## Prompt 1
In the passage on Janet Napolitano's departure from Homeland Security, how many candidates competed for the University of California presidency?

## Selected excerpt

Many were surprised at Janet Napolitano’s announcement that she was leaving her position as Secretary of the Department of Homeland Security (DHS) at the end of August to become President of the University of California. Chosen from more than 300 candidates vying for the position, Napolitano managed to keep her interest in, and her successful bid for, that position from the public until Friday.
She issued the usual departure appreciation statement:
I thank President Obama for the chance to serve our nation during this important chapter in our history. And I know the Department of Homeland Security will continue to perform its important duties with the honor and focus that the American public expects.
In response the president issued his dutiful reply:
Since day one, Janet has led my administration’s effort to secure our borders, deploying a historic number of resources, while also taking steps to make our immigration system fairer and more consistent with our values.
And the American people are safe and more secure thanks to Janet’s leadership in protecting our homeland against terrorist attacks.
Senator Jeff Sessions, (R-Ala.), saw things just a little differently: Napolitano’s tenure has been marked “by a consistent disrespect for the rule of law.”
Almost from her first day in office Napolitano failed to grasp the difference between truth and falsehood. Taking office in January 2009, she stoked controversy and an angry response from the Canadian ambassador when she incorrectly claimed that the September 11, 2001 attackers had entered the United States from Canada. When caught, she demurred without apology:
To the extent that terrorists have come into our country … across a border, it’s been across the Canadian border. There are real issues there.
Michael Wilson, Canada’s ambassador to the United States, angrily corrected Napolitano:
All of the 9/11 terrorists arrived in the United States from outside North America. They flew to major U.S. airports. They entered the U.S. with documents issued by the United States government, and no 9/11 terrorists came from Canada.
Thus began the long litany of inaccuracies, distortions and cover-ups issued by Napolitano and her agency. In an interview with CNN’s Candy Crowley about how the DHS “system” worked in deflecting an attack on Northwest Airlines Flight 253 into Detroit on Christmas Day 2009, Napolitano said:
One thing I’d like to point out is that the system worked. Everybody played an important role here. The passengers and crew of the flight took appropriate action. Within literally an hour to 90 minutes of the incident occurring, all 128 flights in the air had been notified to take some special measures in light of what had occurred on the Northwest Airlines flight.
When forced to correct the account, Napolitano told Matt Lauer on December 28th that her comments “were taken out of context” and admitted that in fact “our system did not work.”

## Prompt 2
Reproduce the records starting at their first line and ending at the line containing "## Sécurités mises en place", changing "sauces" to "recettes" and keeping everything else the same. Output only those lines.

## Provided information
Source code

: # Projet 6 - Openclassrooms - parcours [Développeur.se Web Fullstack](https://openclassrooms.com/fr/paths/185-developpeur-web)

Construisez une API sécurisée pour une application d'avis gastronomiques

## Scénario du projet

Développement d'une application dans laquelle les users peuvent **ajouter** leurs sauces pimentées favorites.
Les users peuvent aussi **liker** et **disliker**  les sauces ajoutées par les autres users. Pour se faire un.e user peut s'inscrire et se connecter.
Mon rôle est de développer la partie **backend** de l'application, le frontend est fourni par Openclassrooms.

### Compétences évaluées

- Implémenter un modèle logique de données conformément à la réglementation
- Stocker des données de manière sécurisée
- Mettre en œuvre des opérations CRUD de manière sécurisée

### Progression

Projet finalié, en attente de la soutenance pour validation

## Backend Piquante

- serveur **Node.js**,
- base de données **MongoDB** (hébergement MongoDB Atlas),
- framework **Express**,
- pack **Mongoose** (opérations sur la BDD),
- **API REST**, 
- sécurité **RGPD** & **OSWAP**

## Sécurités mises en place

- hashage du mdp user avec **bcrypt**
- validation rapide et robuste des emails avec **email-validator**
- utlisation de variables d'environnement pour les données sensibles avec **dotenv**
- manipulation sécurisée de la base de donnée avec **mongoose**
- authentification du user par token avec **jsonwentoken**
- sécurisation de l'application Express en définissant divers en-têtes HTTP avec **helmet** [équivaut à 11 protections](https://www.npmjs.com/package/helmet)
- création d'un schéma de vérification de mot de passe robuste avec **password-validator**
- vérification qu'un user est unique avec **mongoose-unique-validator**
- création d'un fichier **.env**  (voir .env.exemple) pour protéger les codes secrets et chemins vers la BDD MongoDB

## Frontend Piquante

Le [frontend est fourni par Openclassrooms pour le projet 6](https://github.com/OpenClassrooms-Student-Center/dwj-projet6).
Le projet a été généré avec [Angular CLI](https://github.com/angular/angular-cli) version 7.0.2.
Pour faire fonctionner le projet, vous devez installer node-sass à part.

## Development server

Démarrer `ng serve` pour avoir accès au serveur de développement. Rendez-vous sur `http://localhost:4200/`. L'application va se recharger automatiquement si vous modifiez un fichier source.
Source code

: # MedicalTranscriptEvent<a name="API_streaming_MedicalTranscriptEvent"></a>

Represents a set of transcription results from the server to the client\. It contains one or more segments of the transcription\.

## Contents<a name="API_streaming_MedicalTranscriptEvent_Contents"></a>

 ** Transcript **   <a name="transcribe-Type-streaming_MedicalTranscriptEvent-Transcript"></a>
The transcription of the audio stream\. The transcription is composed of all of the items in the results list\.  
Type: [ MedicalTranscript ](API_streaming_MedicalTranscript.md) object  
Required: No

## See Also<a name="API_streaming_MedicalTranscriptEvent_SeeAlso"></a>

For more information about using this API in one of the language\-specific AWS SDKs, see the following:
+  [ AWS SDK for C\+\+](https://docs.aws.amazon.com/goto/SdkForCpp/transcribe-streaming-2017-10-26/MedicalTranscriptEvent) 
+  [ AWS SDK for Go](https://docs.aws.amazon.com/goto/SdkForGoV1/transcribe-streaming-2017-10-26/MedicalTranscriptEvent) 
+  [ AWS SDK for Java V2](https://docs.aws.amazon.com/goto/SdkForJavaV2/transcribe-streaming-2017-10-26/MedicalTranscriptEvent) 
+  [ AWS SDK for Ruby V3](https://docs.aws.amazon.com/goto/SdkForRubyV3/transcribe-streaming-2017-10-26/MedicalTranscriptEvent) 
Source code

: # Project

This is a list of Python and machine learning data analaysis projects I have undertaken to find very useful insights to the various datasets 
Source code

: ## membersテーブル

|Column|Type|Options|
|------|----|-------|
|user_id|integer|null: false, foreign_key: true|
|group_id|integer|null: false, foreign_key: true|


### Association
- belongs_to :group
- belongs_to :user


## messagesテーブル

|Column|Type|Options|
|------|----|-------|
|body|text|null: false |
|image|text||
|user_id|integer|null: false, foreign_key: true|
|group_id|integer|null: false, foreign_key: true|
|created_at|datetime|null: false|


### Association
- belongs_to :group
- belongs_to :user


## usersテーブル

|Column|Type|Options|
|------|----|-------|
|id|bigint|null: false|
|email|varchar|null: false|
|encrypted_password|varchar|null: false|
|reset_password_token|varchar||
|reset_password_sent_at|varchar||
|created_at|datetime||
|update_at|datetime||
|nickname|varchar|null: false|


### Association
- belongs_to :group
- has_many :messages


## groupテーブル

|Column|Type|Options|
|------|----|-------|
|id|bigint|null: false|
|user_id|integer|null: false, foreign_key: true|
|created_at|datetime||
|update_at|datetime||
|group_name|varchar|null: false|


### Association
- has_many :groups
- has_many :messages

## Worked solution 1
More than 300 candidates.

## Worked solution 2
Source code

: # Projet 6 - Openclassrooms - parcours [Développeur.se Web Fullstack](https://openclassrooms.com/fr/paths/185-developpeur-web)

Construisez une API sécurisée pour une application d'avis gastronomiques

## Scénario du projet

Développement d'une application dans laquelle les users peuvent **ajouter** leurs recettes pimentées favorites.
Les users peuvent aussi **liker** et **disliker**  les recettes ajoutées par les autres users. Pour se faire un.e user peut s'inscrire et se connecter.
Mon rôle est de développer la partie **backend** de l'application, le frontend est fourni par Openclassrooms.

### Compétences évaluées

- Implémenter un modèle logique de données conformément à la réglementation
- Stocker des données de manière sécurisée
- Mettre en œuvre des opérations CRUD de manière sécurisée

### Progression

Projet finalié, en attente de la soutenance pour validation

## Backend Piquante

- serveur **Node.js**,
- base de données **MongoDB** (hébergement MongoDB Atlas),
- framework **Express**,
- pack **Mongoose** (opérations sur la BDD),
- **API REST**, 
- sécurité **RGPD** & **OSWAP**

## Sécurités mises en place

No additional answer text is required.